Download or read book Records of the Colony of Rhode Island and Providence Plantations in New England 1707 1740 written by Rhode Island and published by . This book was released on 1859 with total page 640 pages. Available in PDF, EPUB and Kindle. Book excerpt:
Download or read book God War and Providence written by James A. Warren and published by Scribner. This book was released on 2019-06-18 with total page 304 pages. Available in PDF, EPUB and Kindle. Book excerpt: The tragic and fascinating history of the first epic struggle between white settlers and Native Americans in the early seventeenth century: “a riveting historical validation of emancipatory impulses frustrated in their own time” (Booklist, starred review) as determined Narragansett Indians refused to back down and accept English authority.
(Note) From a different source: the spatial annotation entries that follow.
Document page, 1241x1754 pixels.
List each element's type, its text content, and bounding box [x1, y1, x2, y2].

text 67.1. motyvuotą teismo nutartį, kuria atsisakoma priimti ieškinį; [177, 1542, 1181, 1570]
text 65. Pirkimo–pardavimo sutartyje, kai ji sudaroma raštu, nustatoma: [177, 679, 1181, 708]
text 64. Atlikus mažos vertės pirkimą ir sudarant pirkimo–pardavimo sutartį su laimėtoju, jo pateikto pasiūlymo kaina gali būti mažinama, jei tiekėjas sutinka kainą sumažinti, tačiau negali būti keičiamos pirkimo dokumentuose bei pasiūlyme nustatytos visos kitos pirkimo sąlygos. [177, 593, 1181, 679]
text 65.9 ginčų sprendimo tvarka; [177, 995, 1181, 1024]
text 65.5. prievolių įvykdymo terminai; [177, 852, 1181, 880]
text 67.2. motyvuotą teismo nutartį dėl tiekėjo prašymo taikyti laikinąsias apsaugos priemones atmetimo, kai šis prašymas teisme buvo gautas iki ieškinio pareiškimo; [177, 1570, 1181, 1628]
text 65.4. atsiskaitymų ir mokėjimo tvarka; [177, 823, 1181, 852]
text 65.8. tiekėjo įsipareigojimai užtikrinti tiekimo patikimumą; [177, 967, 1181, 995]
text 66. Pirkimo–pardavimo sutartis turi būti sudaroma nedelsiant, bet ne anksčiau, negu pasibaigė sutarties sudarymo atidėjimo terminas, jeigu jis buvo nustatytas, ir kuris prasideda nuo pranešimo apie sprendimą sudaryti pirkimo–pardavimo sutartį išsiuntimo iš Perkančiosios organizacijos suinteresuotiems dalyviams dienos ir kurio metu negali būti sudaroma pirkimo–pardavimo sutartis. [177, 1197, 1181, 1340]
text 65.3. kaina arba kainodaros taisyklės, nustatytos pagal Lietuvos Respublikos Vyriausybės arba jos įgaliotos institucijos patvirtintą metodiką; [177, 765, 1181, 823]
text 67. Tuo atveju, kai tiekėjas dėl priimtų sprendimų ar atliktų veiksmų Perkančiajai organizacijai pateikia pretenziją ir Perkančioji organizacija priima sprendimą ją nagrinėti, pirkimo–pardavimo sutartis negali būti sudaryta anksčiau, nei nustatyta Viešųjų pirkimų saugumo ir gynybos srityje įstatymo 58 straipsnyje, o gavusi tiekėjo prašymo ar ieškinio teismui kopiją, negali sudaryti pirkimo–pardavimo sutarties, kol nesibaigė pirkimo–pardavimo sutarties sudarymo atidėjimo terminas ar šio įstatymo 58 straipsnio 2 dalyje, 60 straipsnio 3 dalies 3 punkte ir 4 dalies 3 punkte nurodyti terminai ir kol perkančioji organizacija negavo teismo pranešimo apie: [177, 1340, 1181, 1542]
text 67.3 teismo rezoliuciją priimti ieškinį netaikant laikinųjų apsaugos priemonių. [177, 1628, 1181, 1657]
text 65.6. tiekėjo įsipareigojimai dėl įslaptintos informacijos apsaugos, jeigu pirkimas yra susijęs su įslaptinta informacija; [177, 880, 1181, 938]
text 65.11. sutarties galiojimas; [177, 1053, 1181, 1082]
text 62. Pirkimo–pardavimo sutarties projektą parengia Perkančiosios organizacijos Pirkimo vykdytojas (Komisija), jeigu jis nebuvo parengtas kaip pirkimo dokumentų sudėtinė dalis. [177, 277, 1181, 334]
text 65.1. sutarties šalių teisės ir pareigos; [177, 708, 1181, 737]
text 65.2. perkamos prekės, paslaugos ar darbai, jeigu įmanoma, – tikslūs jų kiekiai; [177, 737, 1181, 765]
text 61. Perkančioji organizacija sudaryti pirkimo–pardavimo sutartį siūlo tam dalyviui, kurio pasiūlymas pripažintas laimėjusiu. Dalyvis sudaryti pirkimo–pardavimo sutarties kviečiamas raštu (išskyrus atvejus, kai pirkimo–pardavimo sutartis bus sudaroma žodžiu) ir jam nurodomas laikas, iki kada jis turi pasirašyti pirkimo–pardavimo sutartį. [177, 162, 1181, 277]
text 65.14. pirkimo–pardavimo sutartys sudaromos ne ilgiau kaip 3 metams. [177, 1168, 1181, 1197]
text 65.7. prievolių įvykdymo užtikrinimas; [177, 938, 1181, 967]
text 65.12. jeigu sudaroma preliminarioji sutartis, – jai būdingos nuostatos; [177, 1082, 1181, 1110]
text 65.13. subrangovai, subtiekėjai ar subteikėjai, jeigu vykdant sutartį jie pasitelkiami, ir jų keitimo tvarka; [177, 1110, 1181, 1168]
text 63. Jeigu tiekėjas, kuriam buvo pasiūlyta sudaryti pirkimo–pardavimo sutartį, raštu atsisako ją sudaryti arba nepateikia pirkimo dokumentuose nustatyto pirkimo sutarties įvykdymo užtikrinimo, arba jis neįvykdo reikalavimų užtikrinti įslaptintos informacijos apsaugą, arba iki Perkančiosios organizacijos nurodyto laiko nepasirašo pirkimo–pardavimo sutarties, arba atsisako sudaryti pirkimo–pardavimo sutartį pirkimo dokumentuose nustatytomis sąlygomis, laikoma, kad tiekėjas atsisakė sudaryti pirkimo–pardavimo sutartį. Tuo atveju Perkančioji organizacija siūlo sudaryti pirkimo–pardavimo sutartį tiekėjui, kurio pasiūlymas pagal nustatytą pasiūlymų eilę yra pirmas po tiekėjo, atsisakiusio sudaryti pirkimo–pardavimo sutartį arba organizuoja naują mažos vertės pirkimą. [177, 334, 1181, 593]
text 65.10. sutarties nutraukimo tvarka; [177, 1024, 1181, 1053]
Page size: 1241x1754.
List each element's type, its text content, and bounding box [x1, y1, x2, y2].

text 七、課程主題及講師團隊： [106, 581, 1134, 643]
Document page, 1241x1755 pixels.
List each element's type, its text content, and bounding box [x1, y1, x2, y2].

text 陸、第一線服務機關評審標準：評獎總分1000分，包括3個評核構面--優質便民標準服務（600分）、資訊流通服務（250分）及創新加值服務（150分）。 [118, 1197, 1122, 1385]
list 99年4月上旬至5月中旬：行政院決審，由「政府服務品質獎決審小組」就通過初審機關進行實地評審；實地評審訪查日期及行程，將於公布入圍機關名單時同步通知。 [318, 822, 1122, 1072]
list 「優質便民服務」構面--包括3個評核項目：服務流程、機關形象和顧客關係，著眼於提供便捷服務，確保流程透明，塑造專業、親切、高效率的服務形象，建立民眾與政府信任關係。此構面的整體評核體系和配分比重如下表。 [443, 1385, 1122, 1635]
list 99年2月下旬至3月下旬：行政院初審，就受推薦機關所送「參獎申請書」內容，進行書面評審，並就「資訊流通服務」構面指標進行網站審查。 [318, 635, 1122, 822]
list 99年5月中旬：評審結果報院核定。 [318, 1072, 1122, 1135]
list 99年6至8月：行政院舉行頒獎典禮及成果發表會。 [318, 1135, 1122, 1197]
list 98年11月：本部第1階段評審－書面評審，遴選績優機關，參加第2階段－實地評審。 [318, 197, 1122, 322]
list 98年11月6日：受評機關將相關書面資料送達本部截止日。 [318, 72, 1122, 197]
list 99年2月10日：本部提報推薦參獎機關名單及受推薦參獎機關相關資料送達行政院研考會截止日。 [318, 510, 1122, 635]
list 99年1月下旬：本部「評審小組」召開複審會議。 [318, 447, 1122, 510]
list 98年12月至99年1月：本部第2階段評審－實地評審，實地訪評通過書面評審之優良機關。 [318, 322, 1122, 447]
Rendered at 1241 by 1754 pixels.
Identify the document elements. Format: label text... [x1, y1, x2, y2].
A devout Puritan minister in seventeenth-century New England, Roger Williams was also a social critic, diplomat, theologian, and politician who fervently believed in tolerance. Yet his orthodox brethren were convinced tolerance fostered anarchy and courted God’s wrath. Banished from Massachusetts Bay Colony in 1635, Williams purchased land from the Narragansett Indians and laid the foundations for the colony of Rhode Island as a place where Indian and English cultures could flourish side by side, in peace. As the seventeenth century wore on, a steadily deepening antagonism developed between an expansionist, aggressive Puritan culture and an increasingly vulnerable, politically divided Indian population. Indian tribes that had been at the center of the New England communities found themselves shunted off to the margins of the region. By the 1660s, all the major Indian peoples in southern New England had come to accept English authority, either tacitly or explicitly. All, except one: the Narragansetts. In God, War, and Providence “James A. Warren transforms what could have been merely a Pilgrim version of cowboys and Indians into a sharp study of cultural contrast…a well-researched cameo of early America” (The Wall Street Journal). He explores the remarkable and little-known story of the alliance between Roger Williams’s Rhode Island and the Narragansett Indians, and how they joined forces to retain their autonomy and their distinctive ways of life against Puritan encroachment. Deeply researched, “Warren’s well-written monograph contains a great deal of insight into the tactics of war on the frontier” (Library Journal) and serves as a telling precedent for white-Native American encounters along the North American frontier for the next 250 years.
Download or read book Kathleen s Story written by Lurlene McDaniel and published by Laurel Leaf. This book was released on 2006-07-01 with total page 306 pages. Available in PDF, EPUB and Kindle. Book excerpt: With the support of her two best friends, sixteen-year-old Kathleen tries to balance her summer volunteer work at the hospital with her responsibilities caring for her mother, who has multiple sclerosis, and her attraction to a handsome boy. Reprint.